◆ Source document ◆
Jacob Beads continued to live in Manitoba for a number of years, marrying at the age of 30.  He and his wife moved to Fort Ellis (near the present day Qu”Appelle) where their four children were born. Eventually the family moved to Prince Albert in 1873, and down river to The Forks in 1880.  In addition to continuing to run a grist mill at The Forks, Beads began building river boats for the Hudson’s Bay Company.

An extract from Saskatchewan History, Volume VII, Number 1, Winter 1954 indicated “Mr. Beads was one of the last, if not the sole survivor of Dr. Rea’s (spelling incorrect) Franklin search expedition and survived his commander by a few months”.  The extract goes on to say that Beads “also had the honor of bringing the first grist mill into the district”.

The extract would appear to have been a quotation from the April 6th, 1894 edition of the Saskatchewan Times which carried a story regarding Beads’ death after he passed away peacefully at his residence at the Saskatchewan Forks at the age of 68 years. Again, the article referred to him being one of the last, if not the sole, survivor of the Franklin expedition, surviving his “commander, in terms of whom he spoke in terms of high respect. The story also referred to Beads’ operation of the grist mill which, for many years, did “good service for the earliest settlers under his management”.

Bill Smiley Archives. The Headstone of Jacob Beads.

Beads was described as “remarkable for his kindly disposition” and a man who “preserved in the highest degree that cordial hospitality so characteristic of the old native stock”.

It was noted that while in the employ of the Hudson’s Bay Company, or earlier with his father who was also an HBC employee, Beads travelled extensively throughout the Northwest Territories, but most especially through that portion of the Territories which were mostly unexplored regions.  Beads was noted as being especially gifted with keen observation and a retentive memory, which resulted in his ability to reminisce in later years, providing great enjoyment for those with whom he associated.

As a member of the Church of England (now the Anglican Church of Canada) and holding a high personal regard for John McLean, the first bishop of the Diocese of Saskatchewan, Beads made a handsome present in 1875 of a large portion of ground on which the original University of Saskatchewan (Emmanuel College) was built, and on which St. Mary’s church was constructed and was surrounded by its cemetery.  The story of his passing concluded with the happy thought that Beads should be interred in the consecrated ground which had once “been his own domain”.

◆ Provided data ◆
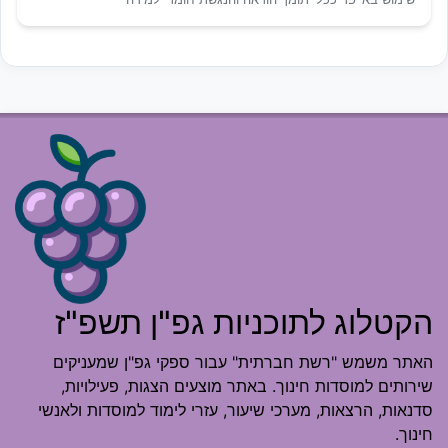
הקטלוג לתוכניות גפ"ן תשפ"ז
האתר משמש "רשת חברתית" עבור ספקי גפ"ן שמעניקים
שירותים למוסדות חינוך. באתר מוצעים הצגות, פעילויות,
סדנאות, הרצאות, מערכי שיעור, עזרי לימוד למוסדות ולאנשי
חינוך.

◆ Check your understanding ◆
**a.** According to the text about Jacob Beads, in what year did he give the land on which Emmanuel College was built?
**b.** The text about Jacob Beads says he gave a large portion of ground in 1875. Explain in one to three sentences what led him to make that gift.
**c.** From the text about Jacob Beads, return the part that opens with the words containing "The extract would" and closes with "of Jacob Beads.", copied word for word.

◆ Task responses ◆
**a.** 1875

**b.** Beads was a member of the Church of England. He also held a high personal regard for John McLean, the first bishop of the Diocese of Saskatchewan.

**c.**
The extract would appear to have been a quotation from the April 6th, 1894 edition of the Saskatchewan Times which carried a story regarding Beads’ death after he passed away peacefully at his residence at the Saskatchewan Forks at the age of 68 years. Again, the article referred to him being one of the last, if not the sole, survivor of the Franklin expedition, surviving his “commander, in terms of whom he spoke in terms of high respect. The story also referred to Beads’ operation of the grist mill which, for many years, did “good service for the earliest settlers under his management”.

Bill Smiley Archives. The Headstone of Jacob Beads.